They tested people to check for evidence of asymptomatic infection and found that people who had two doses of the nasal vaccine showed no signs of infection after three months.

CONCLUSION. A 2-dose intranasal vaccination regimen using NB2155 was safe, was well tolerated, and could dramatically induce broad-spectrum spike-specific sIgA in the nasal passage. Preliminary data suggested that the intranasal vaccination may establish an effective mucosal immune barrier against infection and warranted further clinical studies.

https://insight.jci.org/articles/view/180784

"At least 86.2% participants who completed 2 [nasal vaccine] doses maintained uninfected status, likely without even asymptomatic infection, for at least 3 months.

https://xcancel.com/EricTopol/status/1838937705977110991#m

Seems like we are getting closer to better vaccines being approved.

  • CarbonScored [any]
    ·
    edit-2
    2 days ago

    All true caveats, but they do clarify it's just preliminary data suggesting that it works positively. Literally nobody who had time to respond to the second dose got infected.

    Obviously an actual study of effectiveness is important and will have the real answers. But it comes in stages, and stage 1 is establishing that it's safe to use and theoretically works, which they successfully did here per their aims. Mentions of effectiveness are just "at a glance it looks good" and that there's currently no good reason to doubt the vaccine works as intended.

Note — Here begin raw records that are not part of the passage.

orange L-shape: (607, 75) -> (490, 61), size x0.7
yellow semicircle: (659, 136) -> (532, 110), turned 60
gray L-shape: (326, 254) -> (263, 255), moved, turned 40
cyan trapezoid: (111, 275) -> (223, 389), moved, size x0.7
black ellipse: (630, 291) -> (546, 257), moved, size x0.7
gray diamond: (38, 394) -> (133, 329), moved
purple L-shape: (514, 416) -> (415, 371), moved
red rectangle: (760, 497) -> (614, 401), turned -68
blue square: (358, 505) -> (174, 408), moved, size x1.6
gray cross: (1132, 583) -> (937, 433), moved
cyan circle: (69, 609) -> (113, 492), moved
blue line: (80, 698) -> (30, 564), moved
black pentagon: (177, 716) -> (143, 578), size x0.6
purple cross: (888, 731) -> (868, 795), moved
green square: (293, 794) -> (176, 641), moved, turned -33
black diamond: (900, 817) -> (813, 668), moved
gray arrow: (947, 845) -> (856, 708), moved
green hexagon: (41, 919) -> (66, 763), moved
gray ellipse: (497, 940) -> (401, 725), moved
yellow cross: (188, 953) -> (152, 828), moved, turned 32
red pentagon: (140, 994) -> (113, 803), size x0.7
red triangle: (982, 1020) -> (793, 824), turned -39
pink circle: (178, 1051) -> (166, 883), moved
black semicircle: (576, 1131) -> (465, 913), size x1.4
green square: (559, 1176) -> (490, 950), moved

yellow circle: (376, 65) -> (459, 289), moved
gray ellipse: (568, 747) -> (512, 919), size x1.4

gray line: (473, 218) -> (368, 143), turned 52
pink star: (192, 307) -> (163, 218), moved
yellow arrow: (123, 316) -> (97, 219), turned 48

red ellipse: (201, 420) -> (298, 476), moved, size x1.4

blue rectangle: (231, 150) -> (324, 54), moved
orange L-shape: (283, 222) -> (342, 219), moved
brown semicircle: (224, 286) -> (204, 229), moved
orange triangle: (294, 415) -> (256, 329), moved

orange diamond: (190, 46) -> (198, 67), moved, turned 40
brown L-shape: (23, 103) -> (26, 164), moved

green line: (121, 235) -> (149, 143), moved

    • MeowZedong@lemmygrad.ml
      ·
      2 days ago

      Good points. Without reading deeply, my main question is how long this protection lasts? The mRNA vaccines only confer ~4 months of protection, but this seems to be an inactivated virus with full spike protein.

      If this could 1) prevent infections, and 2) confer protection for up to a year, this would be a serious improvement. I know there are groups working on this in the West too, but I think they are focused on mRNA mostly and fat chance Western countries would make this widely and cheaply available to the world. It would be interesting to see a comparison in protection profiles from mRNA coding for the spike protein vs inactivated virus with spike if both end up effective when administered intranasally.